Adam Green is the director of Hatchet. I spoke to him about his career, the horror genre and his talked-about new film Frozen - which is now playing in limited release.
It's not hard to find fans of the horror genre who're dismayed at where it's been going lately - endless sequels and remakes, toothless rehashes of onetime-iconic entries like Saw or Ringu and a general lack of effort and respect all around. What is hard to find are fans who're doing something about it. That's where you separate the men from the boys - and that's where filmmaker Adam Green comes in.
Though only in his mid-30s, the Holliston, Mass. native has already worn - and continues to wear - a lot of hats: heavy metal singer, stand-up comedian and Hollywood DJ to name a few. But it's as a film director that he's currently best known. He may not be a household name - yet - but if you run in the circles of independent film and independent horror film in particular, you've probably heard his name and you've definitely heard about his breakout film, Hatchet.
Set in the waterlogged Louisiana Bayou, Hatchet was a throwback to 1980s slasher flicks, in which a group of stranded tourists are trapped in the swamp with a hulking, deformed, hillbilly serial killer. In many ways, it's a quintessential fan-made horror entry: self-aware to a fault, show-offishly gory and packed with genre-star cameos and other fanboy references. Pretty enjoyable, if you're in the right frame of mind, but not precisely a "classic." Still, it caught a word-of-mouth wave on the festival circuit and was released with much fanfare (for its genre and budget) by indie horror specialists Anchor Bay in 2007, billed succinctly with the words "Old-School American Horror" plastered proudly above the image of an axe on the poster.
Once you see it, the reason behind the hype becomes crystal clear: Whatever you may think of the overall product, it's obvious that Green knows his stuff. On a technical level, Hatchet plays like highly-polished professional work, and it turned Green into a major name in the horror realm. Unfortunately, name or not, there isn't exactly a plethora of worthwhile material kicking around out there. Green was offered - and heard of other offers - work with the studio assembly lines of horror remakes, but thus far hasn't taken part.

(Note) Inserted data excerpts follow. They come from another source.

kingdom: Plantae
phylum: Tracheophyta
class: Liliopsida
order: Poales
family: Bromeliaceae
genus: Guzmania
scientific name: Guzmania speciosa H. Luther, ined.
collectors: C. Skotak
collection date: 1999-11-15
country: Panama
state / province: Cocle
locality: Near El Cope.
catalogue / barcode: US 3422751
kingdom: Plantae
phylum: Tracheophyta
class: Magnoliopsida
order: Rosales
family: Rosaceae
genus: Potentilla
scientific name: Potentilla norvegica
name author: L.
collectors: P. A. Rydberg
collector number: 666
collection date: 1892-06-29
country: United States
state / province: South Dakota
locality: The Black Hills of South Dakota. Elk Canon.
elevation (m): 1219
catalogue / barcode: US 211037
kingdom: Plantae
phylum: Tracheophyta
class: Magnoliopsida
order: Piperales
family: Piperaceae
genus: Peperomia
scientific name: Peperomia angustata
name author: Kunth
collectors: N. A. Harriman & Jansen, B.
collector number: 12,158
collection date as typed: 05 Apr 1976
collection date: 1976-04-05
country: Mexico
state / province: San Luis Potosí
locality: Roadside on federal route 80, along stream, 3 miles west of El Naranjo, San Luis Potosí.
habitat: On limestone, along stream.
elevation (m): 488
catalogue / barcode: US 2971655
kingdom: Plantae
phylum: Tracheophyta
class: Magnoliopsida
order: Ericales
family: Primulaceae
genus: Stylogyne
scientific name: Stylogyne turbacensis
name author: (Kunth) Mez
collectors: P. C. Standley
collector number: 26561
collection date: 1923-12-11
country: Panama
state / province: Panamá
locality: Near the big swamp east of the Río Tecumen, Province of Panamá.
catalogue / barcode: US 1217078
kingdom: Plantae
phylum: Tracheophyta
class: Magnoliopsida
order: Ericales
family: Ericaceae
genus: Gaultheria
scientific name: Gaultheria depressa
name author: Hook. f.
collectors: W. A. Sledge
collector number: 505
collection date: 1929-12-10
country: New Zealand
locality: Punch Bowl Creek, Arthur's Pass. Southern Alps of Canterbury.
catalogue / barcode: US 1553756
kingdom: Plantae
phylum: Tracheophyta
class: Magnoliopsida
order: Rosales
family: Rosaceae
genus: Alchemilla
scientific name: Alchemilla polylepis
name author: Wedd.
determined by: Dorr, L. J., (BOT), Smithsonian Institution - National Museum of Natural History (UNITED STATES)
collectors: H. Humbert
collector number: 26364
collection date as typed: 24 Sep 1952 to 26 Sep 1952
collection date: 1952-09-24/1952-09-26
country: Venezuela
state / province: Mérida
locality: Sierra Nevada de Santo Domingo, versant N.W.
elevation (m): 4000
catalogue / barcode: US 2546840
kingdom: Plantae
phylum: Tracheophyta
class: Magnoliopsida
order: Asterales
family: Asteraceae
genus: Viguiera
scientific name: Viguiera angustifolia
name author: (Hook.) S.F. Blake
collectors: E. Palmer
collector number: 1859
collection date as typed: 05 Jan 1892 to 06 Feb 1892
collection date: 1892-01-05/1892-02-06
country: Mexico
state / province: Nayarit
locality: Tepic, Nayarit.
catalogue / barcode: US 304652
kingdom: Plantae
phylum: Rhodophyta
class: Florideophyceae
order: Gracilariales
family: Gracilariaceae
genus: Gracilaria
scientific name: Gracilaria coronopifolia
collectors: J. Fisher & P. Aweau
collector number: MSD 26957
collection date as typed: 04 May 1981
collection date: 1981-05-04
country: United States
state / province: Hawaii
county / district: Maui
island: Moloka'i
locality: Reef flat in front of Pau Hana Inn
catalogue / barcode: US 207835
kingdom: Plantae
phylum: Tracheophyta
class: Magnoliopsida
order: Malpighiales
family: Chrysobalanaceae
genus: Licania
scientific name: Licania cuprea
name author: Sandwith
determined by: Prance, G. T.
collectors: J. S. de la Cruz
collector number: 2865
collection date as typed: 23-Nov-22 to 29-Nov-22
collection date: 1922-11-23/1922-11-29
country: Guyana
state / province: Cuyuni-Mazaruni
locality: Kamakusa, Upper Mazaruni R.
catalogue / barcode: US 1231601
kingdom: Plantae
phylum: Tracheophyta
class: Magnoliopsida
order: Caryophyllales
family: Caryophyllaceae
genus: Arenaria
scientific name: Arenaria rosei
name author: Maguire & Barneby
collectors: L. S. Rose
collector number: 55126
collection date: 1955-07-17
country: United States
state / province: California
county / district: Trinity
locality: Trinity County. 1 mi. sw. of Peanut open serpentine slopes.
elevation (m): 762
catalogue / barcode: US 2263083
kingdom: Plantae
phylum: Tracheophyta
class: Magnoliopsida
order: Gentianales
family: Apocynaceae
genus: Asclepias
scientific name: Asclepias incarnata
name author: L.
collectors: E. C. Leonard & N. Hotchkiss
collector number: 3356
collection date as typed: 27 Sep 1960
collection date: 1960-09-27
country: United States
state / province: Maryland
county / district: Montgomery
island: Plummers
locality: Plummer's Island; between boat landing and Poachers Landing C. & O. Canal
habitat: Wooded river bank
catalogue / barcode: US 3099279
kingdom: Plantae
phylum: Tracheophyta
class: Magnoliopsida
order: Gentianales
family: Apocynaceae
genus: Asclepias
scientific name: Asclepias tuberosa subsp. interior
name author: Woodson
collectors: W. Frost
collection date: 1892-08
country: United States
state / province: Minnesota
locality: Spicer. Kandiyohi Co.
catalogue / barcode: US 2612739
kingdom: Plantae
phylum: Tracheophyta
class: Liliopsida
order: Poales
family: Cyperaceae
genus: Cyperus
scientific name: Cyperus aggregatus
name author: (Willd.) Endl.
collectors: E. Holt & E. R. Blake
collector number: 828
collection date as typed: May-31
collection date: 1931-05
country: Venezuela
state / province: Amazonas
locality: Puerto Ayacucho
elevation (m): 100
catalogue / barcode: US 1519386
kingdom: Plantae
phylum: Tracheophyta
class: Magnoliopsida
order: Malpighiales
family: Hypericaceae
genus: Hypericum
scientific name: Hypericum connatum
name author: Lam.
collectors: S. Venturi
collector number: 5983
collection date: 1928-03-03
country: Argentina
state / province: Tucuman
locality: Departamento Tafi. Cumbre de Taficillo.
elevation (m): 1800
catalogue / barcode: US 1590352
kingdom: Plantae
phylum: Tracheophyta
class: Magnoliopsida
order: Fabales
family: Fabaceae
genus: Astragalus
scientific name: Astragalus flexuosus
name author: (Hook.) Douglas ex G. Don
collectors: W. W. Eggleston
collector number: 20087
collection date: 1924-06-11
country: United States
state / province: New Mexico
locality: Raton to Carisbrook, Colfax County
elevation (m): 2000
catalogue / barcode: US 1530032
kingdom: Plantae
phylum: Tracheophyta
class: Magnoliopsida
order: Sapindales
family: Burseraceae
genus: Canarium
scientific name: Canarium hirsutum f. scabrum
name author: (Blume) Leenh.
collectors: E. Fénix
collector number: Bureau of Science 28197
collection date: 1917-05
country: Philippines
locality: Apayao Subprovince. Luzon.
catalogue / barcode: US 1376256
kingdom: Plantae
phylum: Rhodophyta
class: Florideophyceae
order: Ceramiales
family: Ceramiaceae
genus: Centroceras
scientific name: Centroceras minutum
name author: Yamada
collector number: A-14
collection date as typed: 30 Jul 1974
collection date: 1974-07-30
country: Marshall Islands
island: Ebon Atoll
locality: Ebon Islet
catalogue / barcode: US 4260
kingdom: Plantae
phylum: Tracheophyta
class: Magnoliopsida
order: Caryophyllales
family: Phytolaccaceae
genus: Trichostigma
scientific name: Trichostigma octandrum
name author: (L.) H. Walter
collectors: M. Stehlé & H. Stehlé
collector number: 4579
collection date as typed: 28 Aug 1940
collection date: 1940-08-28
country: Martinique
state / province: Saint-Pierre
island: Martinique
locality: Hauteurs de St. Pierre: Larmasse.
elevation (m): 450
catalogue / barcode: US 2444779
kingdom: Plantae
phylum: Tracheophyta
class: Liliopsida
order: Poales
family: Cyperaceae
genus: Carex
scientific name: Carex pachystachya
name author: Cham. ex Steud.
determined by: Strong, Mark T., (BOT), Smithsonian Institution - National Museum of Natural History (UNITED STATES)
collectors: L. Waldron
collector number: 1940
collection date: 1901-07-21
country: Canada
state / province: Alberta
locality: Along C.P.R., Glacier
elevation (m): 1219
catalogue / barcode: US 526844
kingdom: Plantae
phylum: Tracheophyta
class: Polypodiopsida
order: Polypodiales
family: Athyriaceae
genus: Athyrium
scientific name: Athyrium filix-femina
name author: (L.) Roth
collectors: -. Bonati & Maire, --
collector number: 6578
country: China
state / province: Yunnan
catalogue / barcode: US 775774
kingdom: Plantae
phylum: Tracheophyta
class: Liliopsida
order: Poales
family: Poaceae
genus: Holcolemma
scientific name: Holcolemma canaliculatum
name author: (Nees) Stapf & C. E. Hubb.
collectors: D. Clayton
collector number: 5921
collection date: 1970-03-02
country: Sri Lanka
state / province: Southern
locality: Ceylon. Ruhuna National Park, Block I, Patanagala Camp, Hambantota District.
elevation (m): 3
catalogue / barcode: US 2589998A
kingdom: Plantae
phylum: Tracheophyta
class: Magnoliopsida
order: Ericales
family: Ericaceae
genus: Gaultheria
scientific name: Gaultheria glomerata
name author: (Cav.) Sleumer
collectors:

Not that he's ideologically opposed to remakes; he speaks highly of John Carpenter's The Thing, itself a remake of a 1950s classic, but he didn't see a way to make good films within the parameters being set by the studios. In particular, he recounts one studio's proposal for a remake of An American Werewolf in London: No mixing comedy and horror, no good guys becoming bad, and no werewolves - or, at least, "No people turning into anything hairy with a snout." Why do American Werewolf at all, then? "They have the name recognition," offers Green. Apparently, that's all they want.